[[ EXTRACTED INFORMATION open ]]

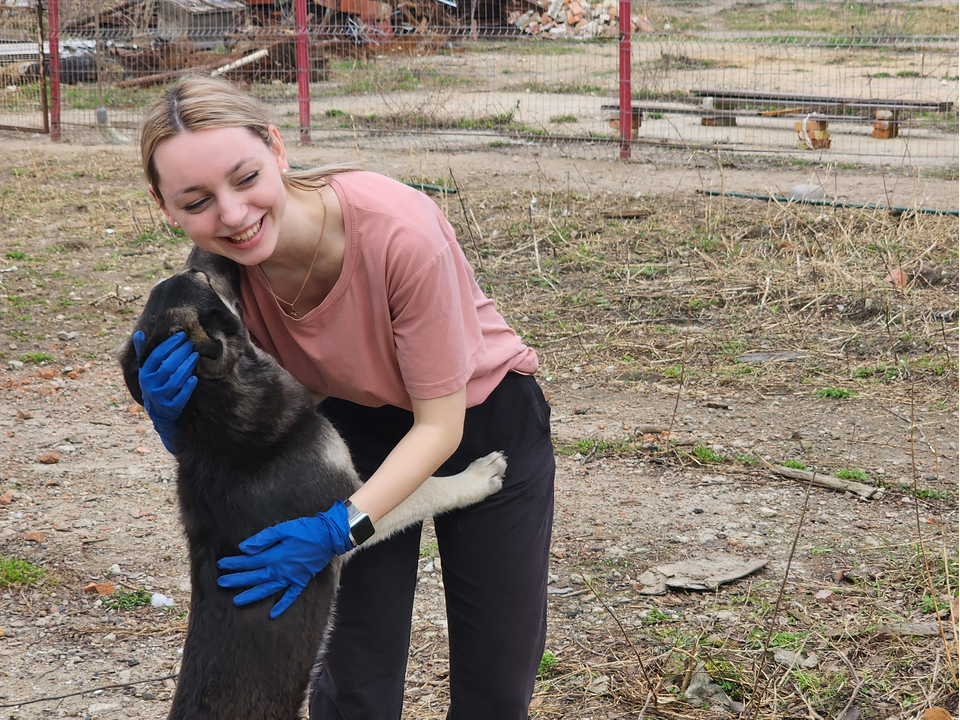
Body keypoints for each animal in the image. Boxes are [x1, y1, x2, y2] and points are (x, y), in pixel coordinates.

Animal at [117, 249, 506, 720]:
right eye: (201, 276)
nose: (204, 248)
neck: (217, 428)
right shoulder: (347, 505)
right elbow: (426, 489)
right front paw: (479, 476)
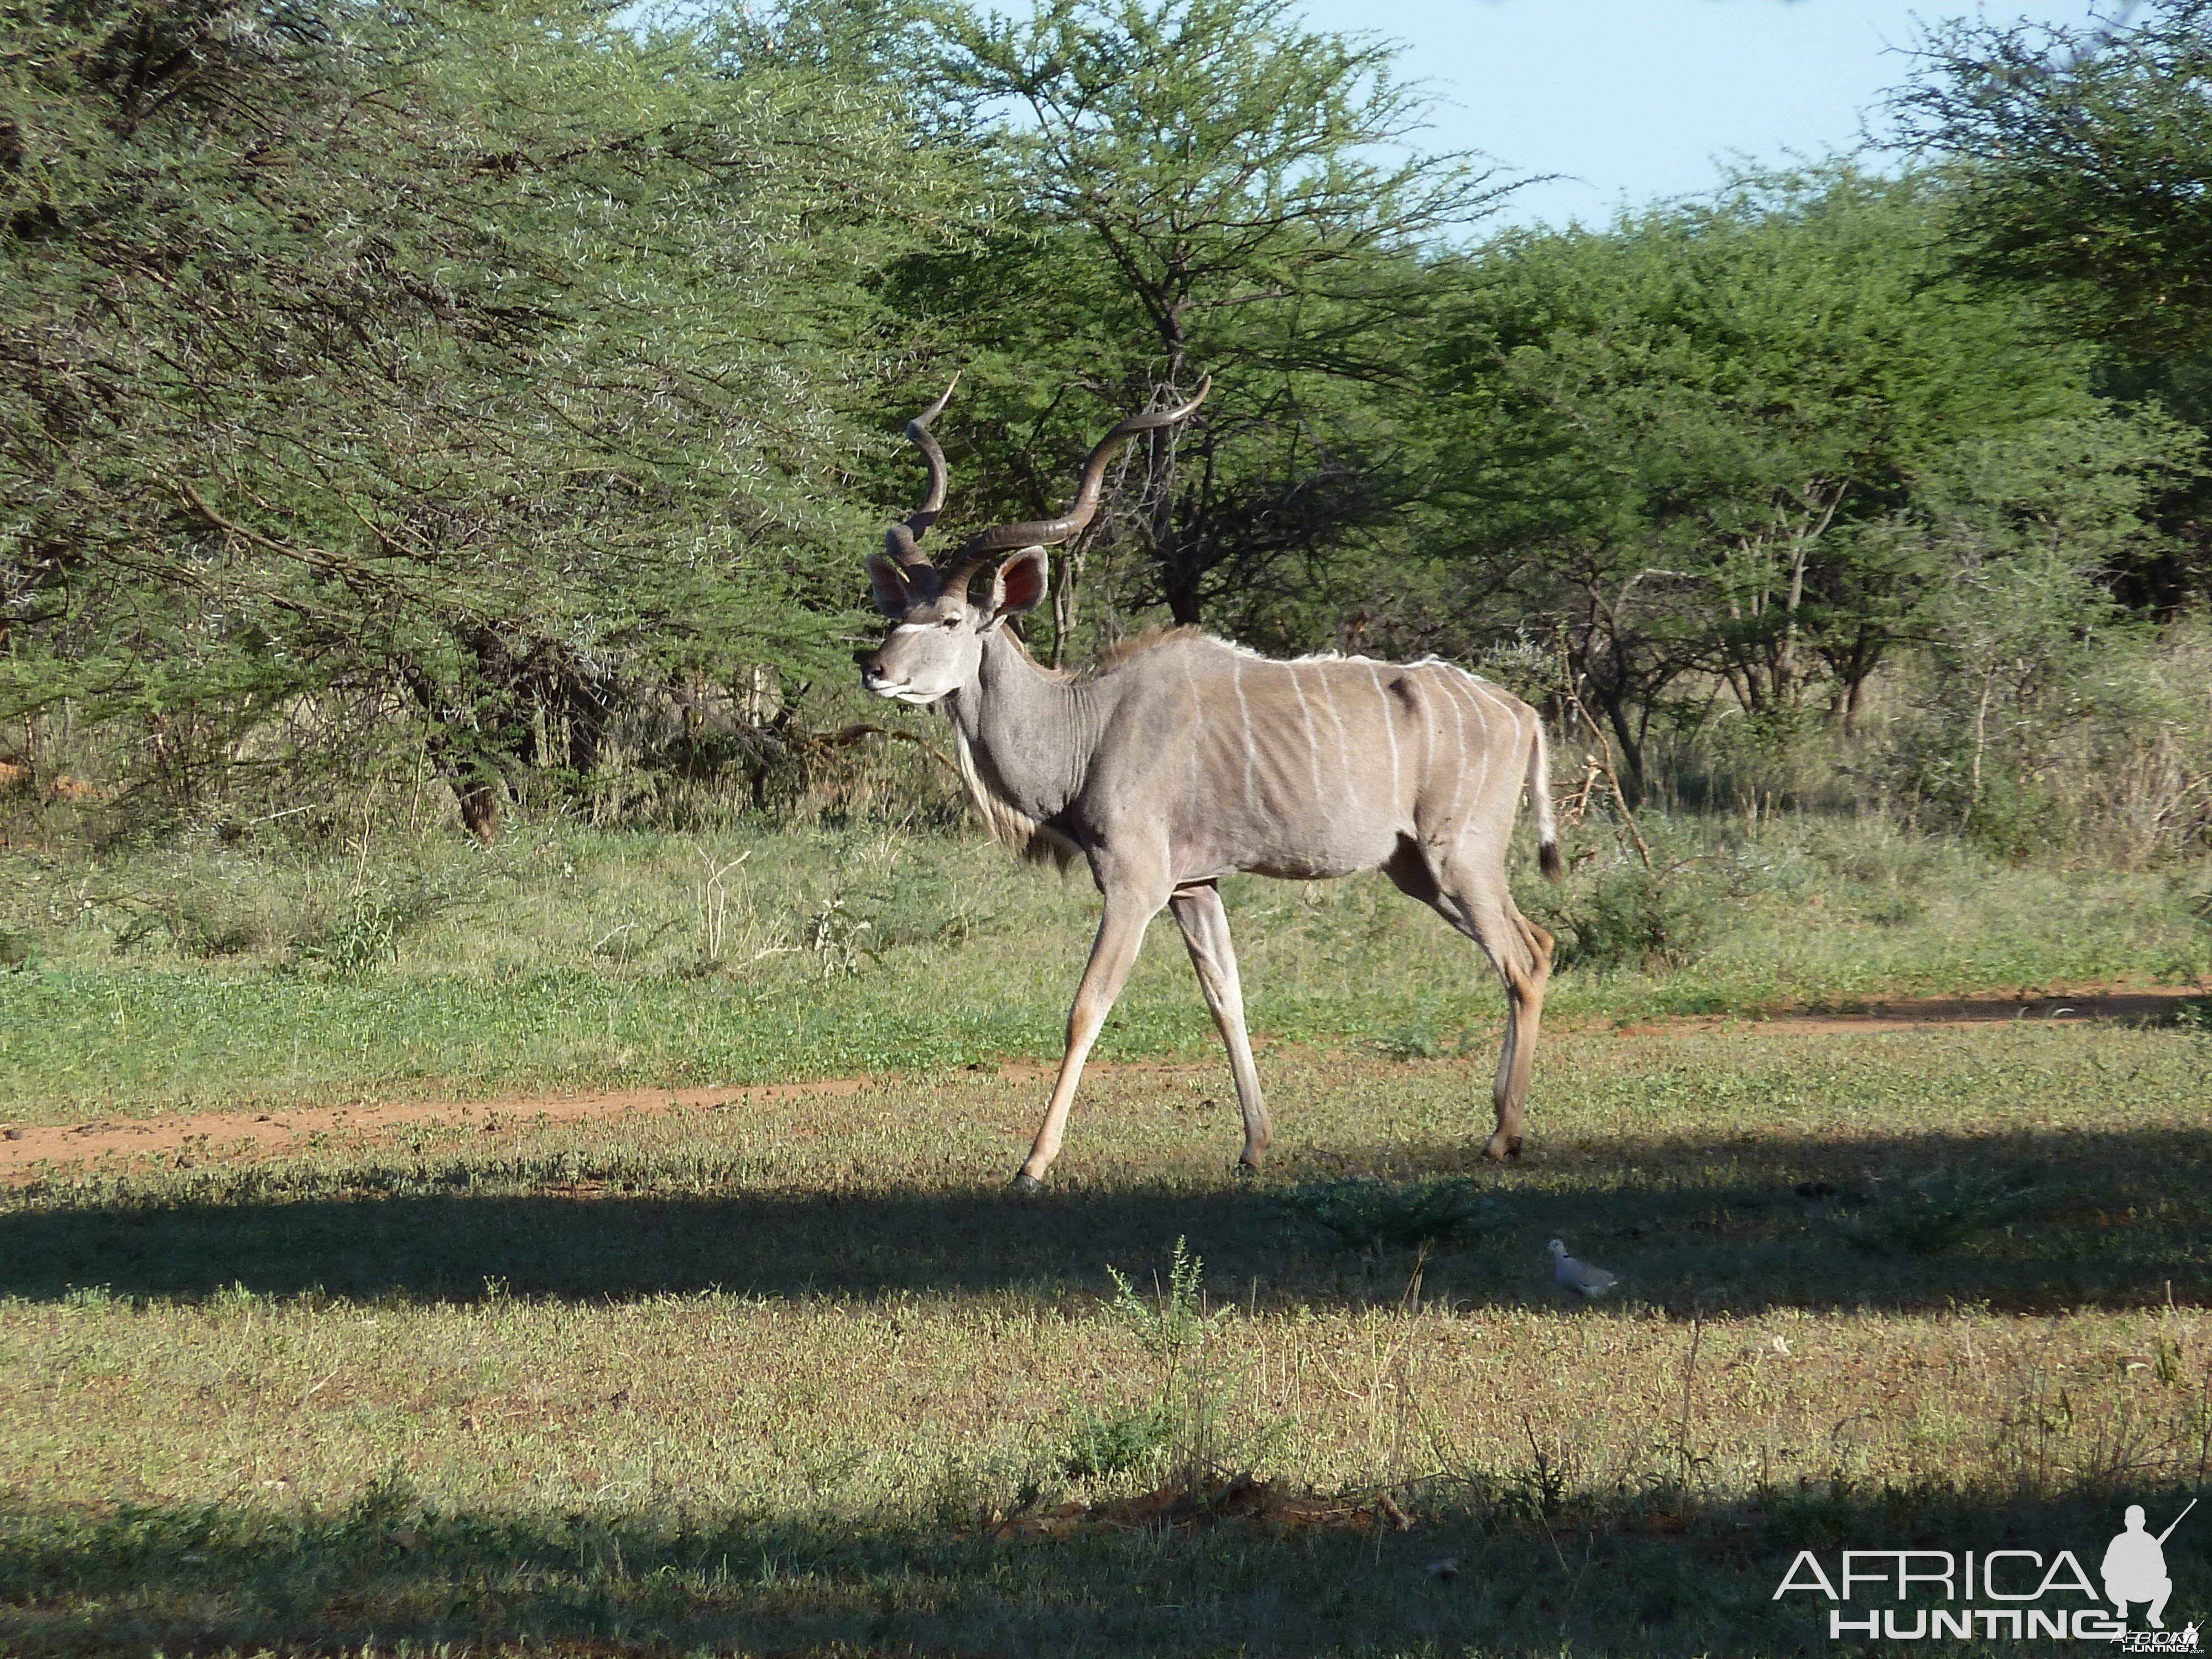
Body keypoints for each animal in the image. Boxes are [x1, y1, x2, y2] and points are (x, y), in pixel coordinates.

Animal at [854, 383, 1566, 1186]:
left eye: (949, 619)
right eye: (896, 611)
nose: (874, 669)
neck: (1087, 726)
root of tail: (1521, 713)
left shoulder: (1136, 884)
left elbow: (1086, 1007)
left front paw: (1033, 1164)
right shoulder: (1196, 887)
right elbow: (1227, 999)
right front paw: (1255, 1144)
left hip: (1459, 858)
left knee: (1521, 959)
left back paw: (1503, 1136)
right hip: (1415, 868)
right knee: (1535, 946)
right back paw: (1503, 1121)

[[ EXTRACTED INFORMATION closed ]]

| WHAT IS EXPECTED |
Pull out every line of the records that includes the string "right".

| EXPECTED ANSWER |
right eye: (201, 276)
right shoulder: (347, 505)
right elbow: (426, 489)
right front paw: (479, 476)
right eye: (896, 611)
right shoulder: (1196, 887)
right elbow: (1227, 999)
right front paw: (1255, 1144)
right hip: (1415, 868)
right knee: (1535, 946)
right back paw: (1503, 1121)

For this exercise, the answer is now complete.